## Task goal
What is needed is an exact copy of the entries below, from the line that contains "Ngoài các chương" through the final line, both included, and nothing else.

***

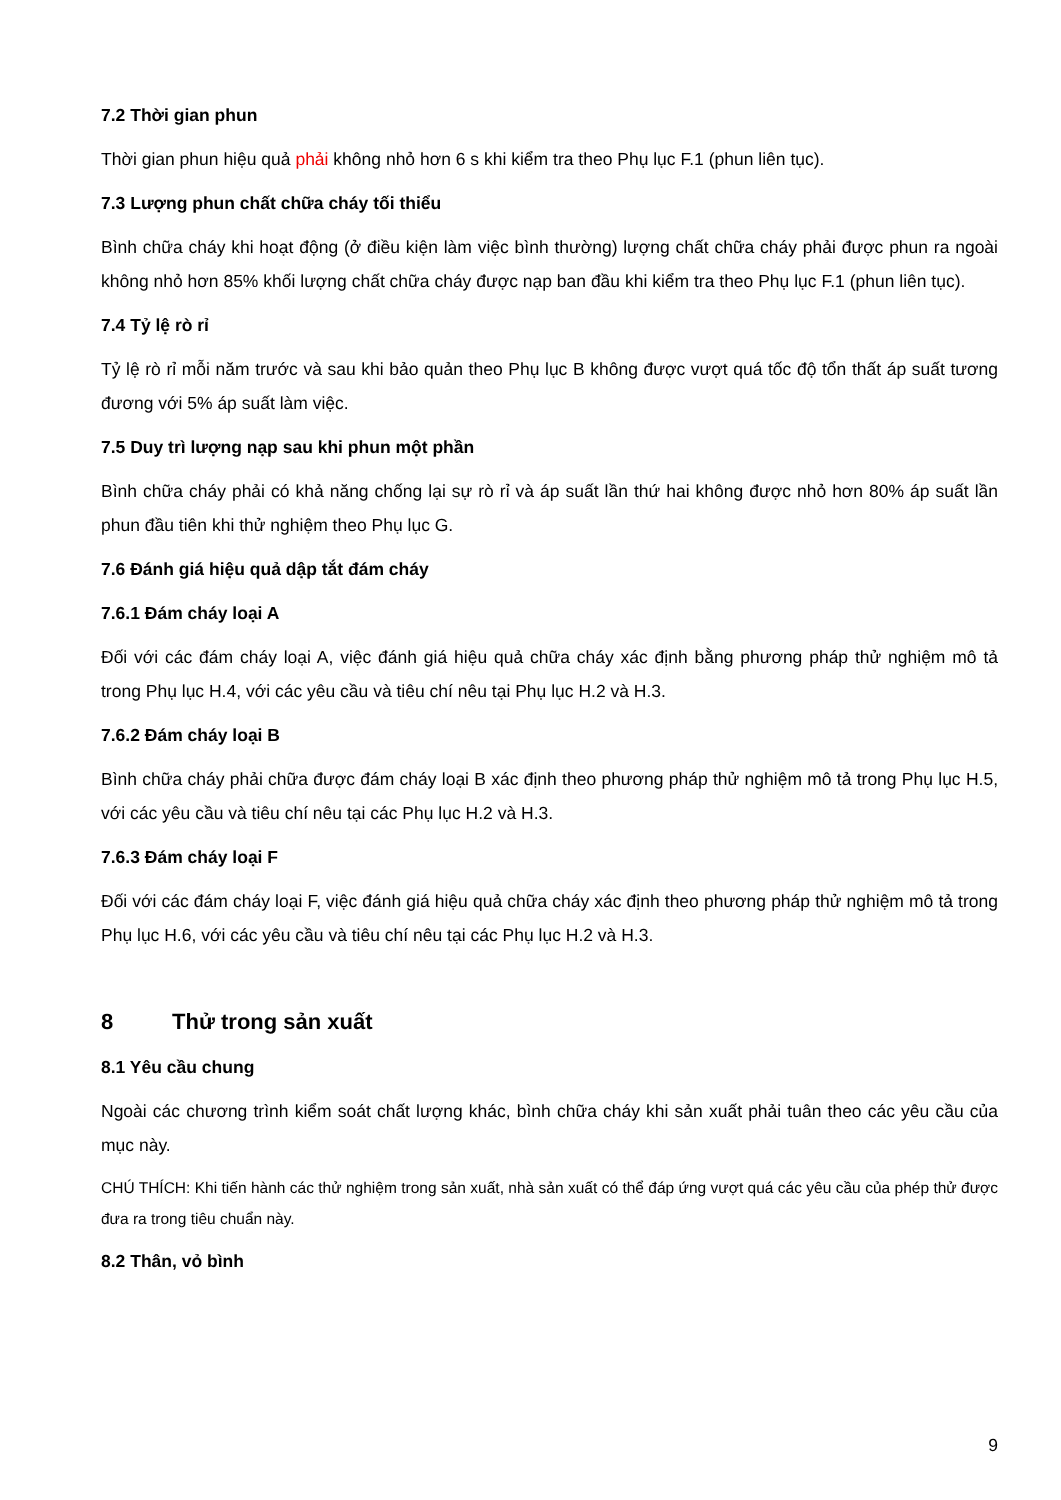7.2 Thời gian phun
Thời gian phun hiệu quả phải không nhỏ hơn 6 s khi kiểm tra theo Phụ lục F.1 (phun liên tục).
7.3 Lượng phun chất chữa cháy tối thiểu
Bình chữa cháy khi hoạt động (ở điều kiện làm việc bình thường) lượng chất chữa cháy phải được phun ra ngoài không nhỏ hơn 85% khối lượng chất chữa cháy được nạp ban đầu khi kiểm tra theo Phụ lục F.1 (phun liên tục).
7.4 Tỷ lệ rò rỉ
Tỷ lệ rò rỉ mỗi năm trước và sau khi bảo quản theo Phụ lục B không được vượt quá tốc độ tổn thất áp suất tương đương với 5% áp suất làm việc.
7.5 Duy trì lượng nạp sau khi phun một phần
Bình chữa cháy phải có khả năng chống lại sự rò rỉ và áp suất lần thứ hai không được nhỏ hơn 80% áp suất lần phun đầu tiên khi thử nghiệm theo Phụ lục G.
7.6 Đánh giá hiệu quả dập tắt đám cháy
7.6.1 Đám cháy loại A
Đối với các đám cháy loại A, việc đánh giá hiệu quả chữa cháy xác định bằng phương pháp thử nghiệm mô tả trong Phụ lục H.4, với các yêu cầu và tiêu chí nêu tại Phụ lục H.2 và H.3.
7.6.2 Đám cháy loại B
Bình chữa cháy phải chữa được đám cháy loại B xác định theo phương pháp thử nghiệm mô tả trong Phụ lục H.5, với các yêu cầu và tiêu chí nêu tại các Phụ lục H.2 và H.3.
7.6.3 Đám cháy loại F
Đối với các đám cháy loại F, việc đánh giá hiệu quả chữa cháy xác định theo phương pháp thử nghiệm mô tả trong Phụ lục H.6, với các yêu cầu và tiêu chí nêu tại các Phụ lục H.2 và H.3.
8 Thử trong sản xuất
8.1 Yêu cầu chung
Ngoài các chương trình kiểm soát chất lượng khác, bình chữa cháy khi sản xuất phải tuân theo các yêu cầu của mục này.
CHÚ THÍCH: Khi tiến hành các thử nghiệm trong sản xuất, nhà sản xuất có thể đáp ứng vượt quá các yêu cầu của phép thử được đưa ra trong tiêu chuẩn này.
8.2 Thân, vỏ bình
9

***

## Solution for this problem
Ngoài các chương trình kiểm soát chất lượng khác, bình chữa cháy khi sản xuất phải tuân theo các yêu cầu của mục này.
CHÚ THÍCH: Khi tiến hành các thử nghiệm trong sản xuất, nhà sản xuất có thể đáp ứng vượt quá các yêu cầu của phép thử được đưa ra trong tiêu chuẩn này.
8.2 Thân, vỏ bình
9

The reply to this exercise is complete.